The Green Lake Room is one of the many scenic chambers within the honeycomb of caves that comprise Carlsbad Caverns at Carlsbad Caverns National Park. While many of these rooms include stalagmites and stalactites, the Green Lake Room also boasts a green-hued pool of water located in the corner of its uppermost floor.

27th Special Operations Wing Public Affairs

With so many things to do in New Mexico, it’s often difficult to decide where to begin a trip. From the other worldly UFO Festival in Roswell, to the high-soaring Balloon Fiesta in Albuquerque, residents and travelers alike are never short of things to enjoy in the “Land of Enchantment.”

For the Air Commandos at the 27th Special Operations Wing at Cannon Air Force Base, New Mexico, traveling to many of these hotspots is made extremely easy with the help of the Outdoor Recreation crew — this month’s destination was none other than the jaw-dropping Carlsbad Caverns National Park.

Nestled in the Guadalupe Mountains of southeastern New Mexico, our excursion began with a self-guided decent into the “Big Room,” a natural limestone chamber nearly 4,000 feet long, 625 feet wide, and 255 feet at its highest peak, making it the fifth largest underground chamber in North America and twenty-eighth in the world.

Next stop was the “King’s Palace,” where we descended 80 feet on a paved trail. That particular room was the first of four in a wing known as the “scenic rooms,” that received its name for the large castle-like formation in the center.

Archeologists and geologists estimate the cavern itself as more than 250 million years old; the surrounding areas served as a coastline for an inland sea then. The marine life present at that time left remains that eventually formed a reef. Organisms and sediment left behind in that reef, over millions of years, would form and sculpt the Guadalupe Mountain region that we know today.

Carlsbad Caverns sees, on average, more than 407,000 visitors annually; with grandeur and splendor that cannot be adequately explained through photographs or words, it’s easy to see why. The peak of tourism typically ranges from Memorial Day weekend to the Fourth of July.

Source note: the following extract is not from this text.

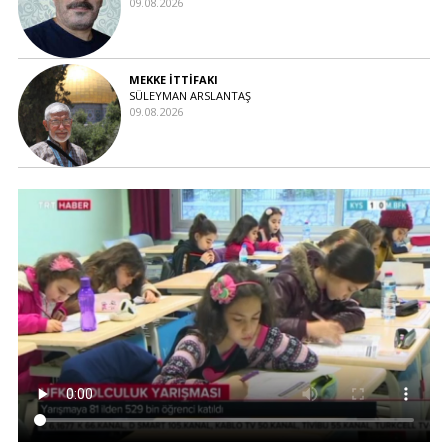
09.08.2026
MEKKE İTTİFAKI
SÜLEYMAN ARSLANTAŞ
09.08.2026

One of the more spectacular events that the park hosts would be the viewing of a live bat flight at sunset in a stone amphitheater.

According to officials, optimal viewing normally occurs between July and August with the arrival of the bat “pups” in addition to the normal migration patterns of the mammals.

Personally, I wouldn’t forgive myself for not visiting this amazing underground treasure during my assignment at Cannon.